Fore, who is also director of U.S. foreign assistance, spoke April 16 at the 10th annual International Food Aid Conference in Kansas City, Missouri. The conference was sponsored by USAID and the U.S. Department of Agriculture.

At the conference, U.S. Secretary of Agriculture Ed Schafer said the growing demand for crops to produce biofuels is only one reason, and not a major reason, for high food costs.

Schafer said, “Higher energy prices are the biggest factor in pushing up food prices.” He said failed crops in many countries also contribute to the food crisis, which some have called a “perfect storm.”

Fore said USAID currently is facing $265 million in unanticipated food aid costs, approximately $200 million attributed to higher commodity prices.

Schafer said that on April 14 he was authorized by President Bush to draw down an estimated $200 million from the Bill Emerson Humanitarian Trust for emergency food aid.

URBAN MIGRATION

Fore said a shift in the world’s poor population from primarily rural areas to urban areas poses new challenges for food aid providers.

During the next 30 years, the world’s population is expected to increase by 2.5 billion people, with 2 billion of those being born in cities, she said.

She said there could be “an increase in the number of people suffering from extreme hunger” in towns and cities. “If urban hunger continues to grow, the most visible and worrisome threat will be mass and civil disruption, as we are already seeing,” Fore said.

In recent weeks, food riots have occurred in Haiti, Egypt, West Africa, Bangladesh and other areas because of the increasing price of food.

One of the challenges aid providers face is identifying and assessing the needs of urban poor, “household by household and neighborhood by neighborhood,” an assessment model that is “very different from what we are undertaking in rural areas,” Fore said.

Another challenge is to help the new city residents learn how to grow food in urban settings, such as in gardens.

SOLUTIONS

While Fore said that she did not expect to see a decline in food prices “anytime soon,” she did offer hope for the longer term.  At a press conference, Fore said public-private partnerships that develop countries’ production and market-access systems, provide training and exchange research ideas “will solve the problems of the future.”

She said the partnerships help developing countries raise their production levels, which have been falling as many farmers have become unable to afford increasingly expensive inputs -- seeds, fertilizer and fuel.  While in the 1970s and 1980s, production growth rates averaged 3 percent annually, in recent years growth rates have declined to 1 percent.

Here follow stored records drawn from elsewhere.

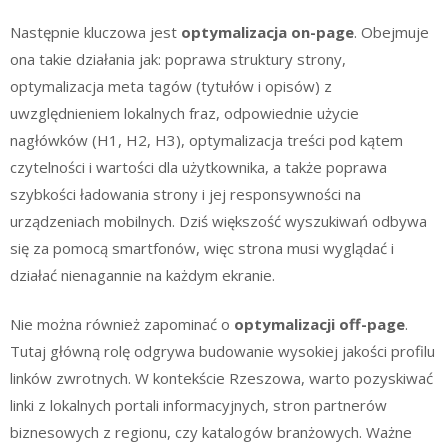
Następnie kluczowa jest
optymalizacja on-page
. Obejmuje
ona takie działania jak: poprawa struktury strony,
optymalizacja meta tagów (tytułów i opisów) z
uwzględnieniem lokalnych fraz, odpowiednie użycie
nagłówków (H1, H2, H3), optymalizacja treści pod kątem
czytelności i wartości dla użytkownika, a także poprawa
szybkości ładowania strony i jej responsywności na
urządzeniach mobilnych. Dziś większość wyszukiwań odbywa
się za pomocą smartfonów, więc strona musi wyglądać i
działać nienagannie na każdym ekranie.
Nie można również zapominać o
optymalizacji off-page
.
Tutaj główną rolę odgrywa budowanie wysokiej jakości profilu
linków zwrotnych. W kontekście Rzeszowa, warto pozyskiwać
linki z lokalnych portali informacyjnych, stron partnerów
biznesowych z regionu, czy katalogów branżowych. Ważne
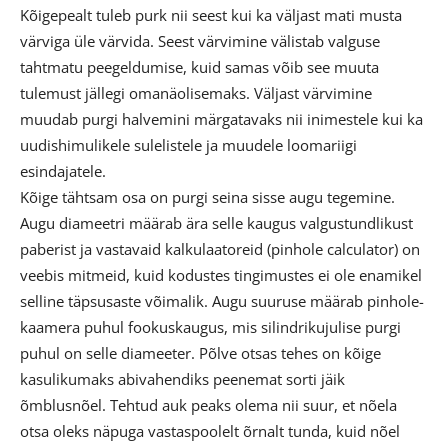
Kõigepealt tuleb purk nii seest kui ka väljast mati musta
värviga üle värvida. Seest värvimine välistab valguse
tahtmatu peegeldumise, kuid samas võib see muuta
tulemust jällegi omanäolisemaks. Väljast värvimine
muudab purgi halvemini märgatavaks nii inimestele kui ka
uudishimulikele sulelistele ja muudele loomariigi
esindajatele.
Kõige tähtsam osa on purgi seina sisse augu tegemine.
Augu diameetri määrab ära selle kaugus valgustundlikust
paberist ja vastavaid kalkulaatoreid (pinhole calculator) on
veebis mitmeid, kuid kodustes tingimustes ei ole enamikel
selline täpsusaste võimalik. Augu suuruse määrab pinhole-
kaamera puhul fookuskaugus, mis silindrikujulise purgi
puhul on selle diameeter. Põlve otsas tehes on kõige
kasulikumaks abivahendiks peenemat sorti jäik
õmblusnõel. Tehtud auk peaks olema nii suur, et nõela
otsa oleks näpuga vastaspoolelt õrnalt tunda, kuid nõel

Fore said USAID wants to help improve the trade systems in developing countries and encourage governments to support entrepreneurs.  “The ultimate anti-hunger tool is a favorable business climate,” she said.

She said USAID has begun to analyze 15 transportation corridors for development in Africa. Those would link production centers with consumption centers and “could substantially reduce the price of food staples,” she said.

Schafer said American researchers are collaborating with their counterparts in other countries to develop a new variety of wheat that would resist a devastating rust disease that affects crops in Asia, the Middle East and Eastern Africa.

Already, U.S. wheat stocks are at a 60-year low.  But, while 75 percent of current U.S. wheat strains are susceptible to this rust disease, the disease is not yet present in America.  If its spores travel to the Western Hemisphere on air currents and if a resistant wheat variety is not discovered, food supplies could be diminished severely, Schafer said.  In 2007, America helped feed 35 million people in more than 70 countries.